The prosecution also emphasizes the fact that Sgt. Gutierrez and policeman Adawag themselves testified that they had not instructed appellant to buy smuggled blue seal cigarettes with the counterfeit bills he was instructed to acquire. This is true, but it must be remembered that the idea of entrapping blue seal cigarette smugglers was born only in the morning of August 11, 1962 when appellant received information regarding some smugglers who were looking for direct buyers of blue seal cigarettes, for which reason he contacted BIR agents Tamula and Pariño and one unnamed NBI agent with whom he agreed to entrap them. While this was not in accordance with the project of the MPD group for whom he was working as an informer, We do not believe it can be considered as unlawful and in violation of the law under which appellant was charged. Upon the other hand, that there was really such a plan is shown by the fact that an NBI agent and two BIR agents were with appellant at the street corner where he was apprehended. No one of these agents of the law has been charged either administratively or criminally.

Aside from the foregoing, the following bolsters appellant’s defense:chanrob1es virtual 1aw library

That he was an informer of an MPD group is admitted by Sgt. Gutierrez; by Pat. Adawag and also by Lt. Sto. Tomas himself. In fact the latter admitted that, on several occasions, he had seen appellant at the detective bureau. And the trial judge himself remarked during the trial that both sides had admitted the fact that appellant was a police informer (transcript, p. 21).
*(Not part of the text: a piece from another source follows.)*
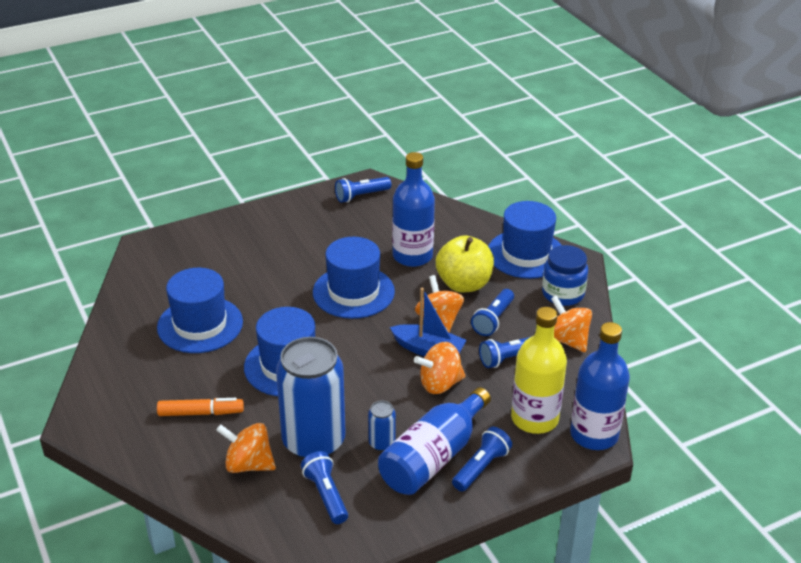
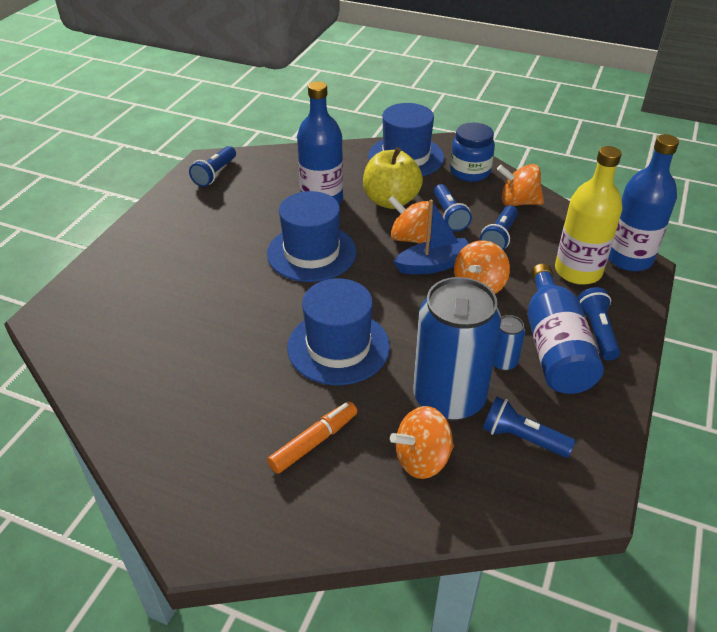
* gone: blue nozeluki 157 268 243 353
Bearing in mind that in a criminal case, to be entitled to acquittal the defendant need not prove his innocence but it would be enough for him to create a reasonable doubt as to his guilt — which in the present case appellant has succeeded in doing — We are constrained to hold that he is entitled to an acquittal on the ground of reasonable doubt.

WHEREFORE, the decision appealed from is set aside and the appellant is acquitted, with costs de oficio.

Reyes, J.B.L., Makalintal, Zaldivar, Sanchez, Ruiz Castro and Fernando, JJ., concur.

Concepcion, C.J., Teehankee and Barredo, JJ., took no part.